Among the measures that are up for approval by Congress in the first quarter of 2018 is the adjustment in the motor vehicle users’ charge, which will help raise more revenues.

The bill approved by Congress last week is expected to raise P92 billion in revenues in its first year, less than the Department of Finance had hoped to raise to fund the administration’s ambitious infrastructure overhaul plan.

Duterte has promised to usher in a “golden age of infrastructure” by raising annual spending on it to more than 7 percent of gross domestic product from less than 3 percent before he began his six-year term in 2016.

Finance Secretary Carlos Dominguez had initially supported an earlier version of the bill that sought to raise as much as P162 billion.

The measures under the landmark Tax Reform for Acceleration and Inclusion Act, or TRAIN, will raise just two-thirds of the expected revenues from the first package of reforms, but Duterte is satisfied with it.

“This is just an initial part of our gains,” Duterte said at the presidential palace after signing the tax reform and budget bills into law. “I thank Congress again for its commitment to pass the balance by the first quarter of next year.”

The balance includes, among others, a general tax amnesty, the proposed adjustments in the motor vehicle users charge and amendments to the bank secrecy law.

Duterte hailed the approved bill as his administration’s “biggest Christmas gift to the Filipino people” saying 99 percent of the taxpayers will benefit from the “simpler, fairer and more efficient” tax system.

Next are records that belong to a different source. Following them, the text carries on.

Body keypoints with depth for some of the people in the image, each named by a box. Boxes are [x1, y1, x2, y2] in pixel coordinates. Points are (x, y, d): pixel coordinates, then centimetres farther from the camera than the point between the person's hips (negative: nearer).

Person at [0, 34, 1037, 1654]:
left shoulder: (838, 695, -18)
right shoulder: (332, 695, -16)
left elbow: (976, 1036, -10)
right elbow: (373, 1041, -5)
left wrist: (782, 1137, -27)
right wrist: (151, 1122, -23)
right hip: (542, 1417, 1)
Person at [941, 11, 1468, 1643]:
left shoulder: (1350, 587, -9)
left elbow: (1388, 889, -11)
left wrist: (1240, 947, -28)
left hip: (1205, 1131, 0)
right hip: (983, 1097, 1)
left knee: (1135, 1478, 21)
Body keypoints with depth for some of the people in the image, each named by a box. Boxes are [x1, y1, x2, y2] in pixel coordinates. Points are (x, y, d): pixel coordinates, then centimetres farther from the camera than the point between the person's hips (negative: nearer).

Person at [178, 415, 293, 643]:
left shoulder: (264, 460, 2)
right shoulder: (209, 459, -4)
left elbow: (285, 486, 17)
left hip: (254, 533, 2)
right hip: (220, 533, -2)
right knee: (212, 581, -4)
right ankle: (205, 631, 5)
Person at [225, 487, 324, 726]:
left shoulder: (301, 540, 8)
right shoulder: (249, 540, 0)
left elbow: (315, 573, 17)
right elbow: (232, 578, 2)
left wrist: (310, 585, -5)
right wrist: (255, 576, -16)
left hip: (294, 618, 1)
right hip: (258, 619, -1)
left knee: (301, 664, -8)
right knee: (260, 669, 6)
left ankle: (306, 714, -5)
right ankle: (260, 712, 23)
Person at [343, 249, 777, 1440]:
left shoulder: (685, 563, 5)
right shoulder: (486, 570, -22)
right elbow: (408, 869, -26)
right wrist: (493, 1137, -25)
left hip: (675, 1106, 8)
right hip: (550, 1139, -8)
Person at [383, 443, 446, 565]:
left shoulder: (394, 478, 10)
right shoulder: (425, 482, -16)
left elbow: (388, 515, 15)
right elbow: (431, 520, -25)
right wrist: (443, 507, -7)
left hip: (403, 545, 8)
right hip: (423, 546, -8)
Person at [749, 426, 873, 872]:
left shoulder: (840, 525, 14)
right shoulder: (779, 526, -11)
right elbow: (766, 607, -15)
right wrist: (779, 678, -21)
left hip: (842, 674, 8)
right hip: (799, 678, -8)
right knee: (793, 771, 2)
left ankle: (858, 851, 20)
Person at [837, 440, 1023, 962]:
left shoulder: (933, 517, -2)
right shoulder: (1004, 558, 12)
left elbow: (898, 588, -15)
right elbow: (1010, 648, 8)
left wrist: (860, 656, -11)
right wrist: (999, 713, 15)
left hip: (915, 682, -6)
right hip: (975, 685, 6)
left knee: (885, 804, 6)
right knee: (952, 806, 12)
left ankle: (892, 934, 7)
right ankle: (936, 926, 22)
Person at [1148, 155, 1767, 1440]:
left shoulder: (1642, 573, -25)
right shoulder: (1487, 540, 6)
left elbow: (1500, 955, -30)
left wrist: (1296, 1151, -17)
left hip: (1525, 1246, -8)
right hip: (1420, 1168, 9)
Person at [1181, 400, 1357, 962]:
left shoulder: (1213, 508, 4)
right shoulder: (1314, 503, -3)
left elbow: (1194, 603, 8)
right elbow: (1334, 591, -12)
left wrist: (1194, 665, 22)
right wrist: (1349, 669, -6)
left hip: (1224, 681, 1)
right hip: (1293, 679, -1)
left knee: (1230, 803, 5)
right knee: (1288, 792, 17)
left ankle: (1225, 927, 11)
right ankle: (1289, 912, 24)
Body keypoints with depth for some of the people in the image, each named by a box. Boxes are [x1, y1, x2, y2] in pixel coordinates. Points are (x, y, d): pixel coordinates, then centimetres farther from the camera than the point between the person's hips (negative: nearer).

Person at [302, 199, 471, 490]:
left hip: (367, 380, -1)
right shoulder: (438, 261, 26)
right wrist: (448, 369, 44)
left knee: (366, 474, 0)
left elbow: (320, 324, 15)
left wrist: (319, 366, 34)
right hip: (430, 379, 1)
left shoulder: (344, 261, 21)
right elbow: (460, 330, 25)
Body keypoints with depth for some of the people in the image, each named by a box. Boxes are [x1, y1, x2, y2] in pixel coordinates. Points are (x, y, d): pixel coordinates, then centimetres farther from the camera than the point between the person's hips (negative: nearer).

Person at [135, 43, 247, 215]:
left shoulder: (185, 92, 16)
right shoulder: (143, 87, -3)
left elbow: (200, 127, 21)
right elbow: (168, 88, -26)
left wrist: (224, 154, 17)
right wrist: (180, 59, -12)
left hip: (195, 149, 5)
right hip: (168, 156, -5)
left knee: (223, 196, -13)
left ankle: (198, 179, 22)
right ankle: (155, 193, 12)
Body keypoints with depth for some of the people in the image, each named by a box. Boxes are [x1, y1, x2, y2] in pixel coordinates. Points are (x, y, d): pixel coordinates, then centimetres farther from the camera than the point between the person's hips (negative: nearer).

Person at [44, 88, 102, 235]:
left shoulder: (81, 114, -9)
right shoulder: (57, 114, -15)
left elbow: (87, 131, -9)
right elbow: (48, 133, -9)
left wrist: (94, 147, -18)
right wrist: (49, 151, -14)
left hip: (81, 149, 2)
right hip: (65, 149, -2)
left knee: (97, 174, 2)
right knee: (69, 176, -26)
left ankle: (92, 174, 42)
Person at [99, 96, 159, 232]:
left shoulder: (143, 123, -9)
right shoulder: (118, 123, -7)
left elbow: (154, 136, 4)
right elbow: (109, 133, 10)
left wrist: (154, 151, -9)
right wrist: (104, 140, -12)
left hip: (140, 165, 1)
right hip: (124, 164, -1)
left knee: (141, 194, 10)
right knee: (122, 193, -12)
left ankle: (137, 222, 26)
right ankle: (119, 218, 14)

Reforms under the TRAIN include lower personal income taxes, expanded value-added tax base, higher taxes on petroleum products, automobiles and tax imposition on some sugar-sweetened beverages, among others.

Duterte directed the finance department to submit to Congress early next year the second package of proposed reforms that includes lowering corporate income tax. The department is looking at reducing the rate to 28 percent by 2019 and 25 percent by 2021, from 30 percent now.

He also signed the 2018 budget bill into law, which increases state spending by 12 percent to a record 3.77 trillion pesos, which will also support infrastructure spending.

But while he described it as a “credible budget”, Duterte said it was subject to “several line vetoes” that he would discuss in a veto message to Congress. He did not elaborate.